Three diet mistakes that can make you fat
Decadent dips ruin the benefits of healthy choices like raw veggies.
Sometimes a carrot stick is just a carrot stick. But for many of us, it’s a crunchy, bright orange vehicle for decadent dip—blue cheese, perhaps, or a nice herbed ranch. And as you dunk your sixth or seventh spear into that delicious dressing, you might tell yourself, Well, at least I’m eating a hearty serving of veggies right now. True–but you’re also consuming quite a lot of salt, fat, and calories.
Wrecking our otherwise healthy food picks along with our waistlines is often beyond our control. In his book The End of Overeating (Rodale), former FDA commissioner David Kessler, MD, explains that when you smell, see, or even think about “highly palatable” foods–ones that are high in fat, sugar, or salt–your brain can trigger the release of dopamine, the reward-seeking neurotransmitter. So in a way, you can blame the dopamine surge for forcing you to eat that glazed doughnut. The fact is, it’s possible to stop your pleasure-seeking brain from making menu decisions.

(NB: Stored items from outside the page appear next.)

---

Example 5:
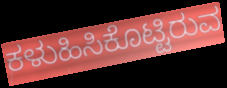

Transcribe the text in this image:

ಕಳುಹಿಸಿಕೊಟ್ಟಿರುವ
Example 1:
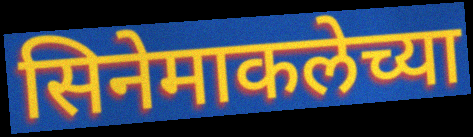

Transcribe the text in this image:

सिनेमाकलेच्या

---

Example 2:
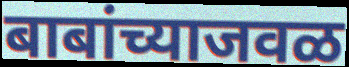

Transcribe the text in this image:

You dunk veggies into fat traps
While it may seem like a good idea to watch Parenthood with a plate of crisp crudités on the coffee table in front of you, that jar of peanut butter sitting right next to it can spell trouble. Sure, peanut butter provides healthy fat and protein, but it also has 94 calories per tablespoon–so this seemingly healthy snack can tip the scale in the wrong direction. And 2 tablespoons of creamy dressing can pack 145 calories and 15 g of fat. “Eating just one hundred calories more each day can translate to about a ten-pound weight gain over the course of a year,” says Brian Wansink, PhD, author of Mindless Eating: Why We Eat More Than We Think.
The healthy move: If you’re dying to dip, mix fat-free plain Greek yogurt (it has about twice the protein of regular yogurt) with salsa or zingy seasonings such as horseradish or curry powder. Prepared hummus or black-bean dips coat raw veggies with protein, fiber, and flavor; just check the labels because fat and calories can vary among brands. Finally, beat boredom by introducing new vegetables into your rotation, such as crunchy jicama or radishes that offer a naturally peppery bite.
You go for fried sweet potatoes
Besides the beta-carotene (a disease-fighting carotenoid that our bodies convert to vitamin A) that’s responsible for their vibrant color, sweet potatoes provide vitamin C, folic acid, potassium, and fiber–all for about 100 calories in a medium potato. But when you fry these and other vegetables (hello, broccoli bites and zucchini sticks), the fat and calorie counts skyrocket. Not only that, but a study in the Journal of Food Science found that certain vegetables, like zucchini, actually lose some of their antioxidant power when fried.
The healthy move: A baked sweet potato is the worry-free choice (mash in 2 tablespoons of a creamy fat-free dressing for extra flavor); eat the skin and you’ll also get at least 4 g of fiber. If you’re just not satisfied with a baked spud, buy a bag of oven-ready frozen fries at the supermarket. Compare labels and choose ones that have no trans fat and no more than 0.5 g saturated fat per serving. See the packaged sweet potato “fries” that Prevention likes best.
You drown your food in olive oil
Extra virgin olive oil is high in “good” monounsaturated fat–the kind of fat that can help lower LDL cholesterol–but it also has about 477 calories and 54 g of fat per 1/4 cup. If you don’t measure the amount of oil you use to sauté, grill, broil, or roast, you can end up with way more than you need.
The healthy move: When grilling or broiling, use a pastry brush or nonaerosol pump to lightly glaze food with oil, says Jennifer Nelson, RD, director of clinical dietetics and nutrition at the Mayo Clinic in Rochester, MN. If you’re making a stir-fry, wipe a paper towel dipped in olive oil around the wok before adding ingredients–or better yet, use a nonstick skillet. You can also make your sautés sizzle with wine, soy sauce, chicken broth, or 100% carrot, tomato, or vegetable juice.